> EXERCISES TO COMPLETE:
(1) Turn the paragraph beginning "The Craigie Flour Mill Historical Marker is a wayside rest" in the text on the Craigie Flour Mill marker into a short bulleted list that keeps its main facts.
(2) Extend the text on the Craigie Flour Mill marker with one more paragraph that picks up after its final sentence.

> GIVEN TEXT:
──────

The Craigie Flour Mill Historical Marker is a wayside rest on Minnesota State Highway 78 in Otter Tail County, Minnesota. The site was designed by landscape architect Arthur R. Nichols and built by the National Youth Administration and the Minnesota Highway Department. The style is National Park Service Rustic architecture.

The plaque on the site reads:
Craigie Flour Mill. Near this spot James Craigie of Aberdeen, Scotland, who came to Otter Tail County about 1868 built the first grist mill in the county in 1870. The mill stones and wheel were imported from Scotland. Craigie and his wife were drowned in Otter Tail Lake in 1872 and after long litigation the mill was torn down.
This text was originally printed on a steel sign, measuring 3 feet by 5 feet, which was erected by the Otter Tail County Historical Society and dedicated at a meeting on June 25, 1939 that attracted more than 2000 people. The steel plaque was replaced the following year with the more permanent wayside rest and monument.

──────

> DATA EXTRACT:
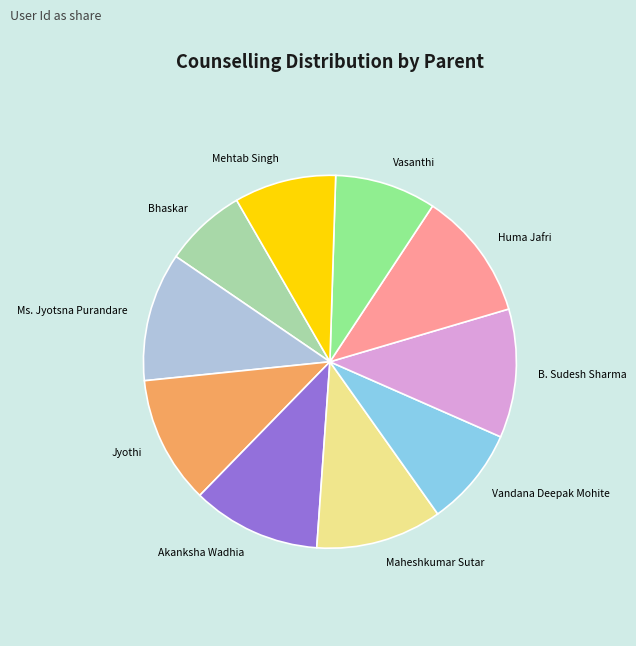

Is there any slice that represents more than half of the pie?

No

──────

> ANSWERS:
(1)
- Wayside rest on Minnesota State Highway 78 in Otter Tail County, Minnesota
- Designed by landscape architect Arthur R. Nichols
- Built by the National Youth Administration and the Minnesota Highway Department
- Style: National Park Service Rustic architecture

(2)
The wayside rest is typical of the designs built by the Minnesota Highway Department around that time, with a curved drive that pulls off the main highway and a monument at the middle of the drive. The millstones and the iron water wheel are incorporated into the monument, though, which are an unusual feature for the historical markers designed by Nichols. The Fergus Falls Daily Journal reported that a Mr. Mathews had pulled the millstones from the nearby Balmoral Creek.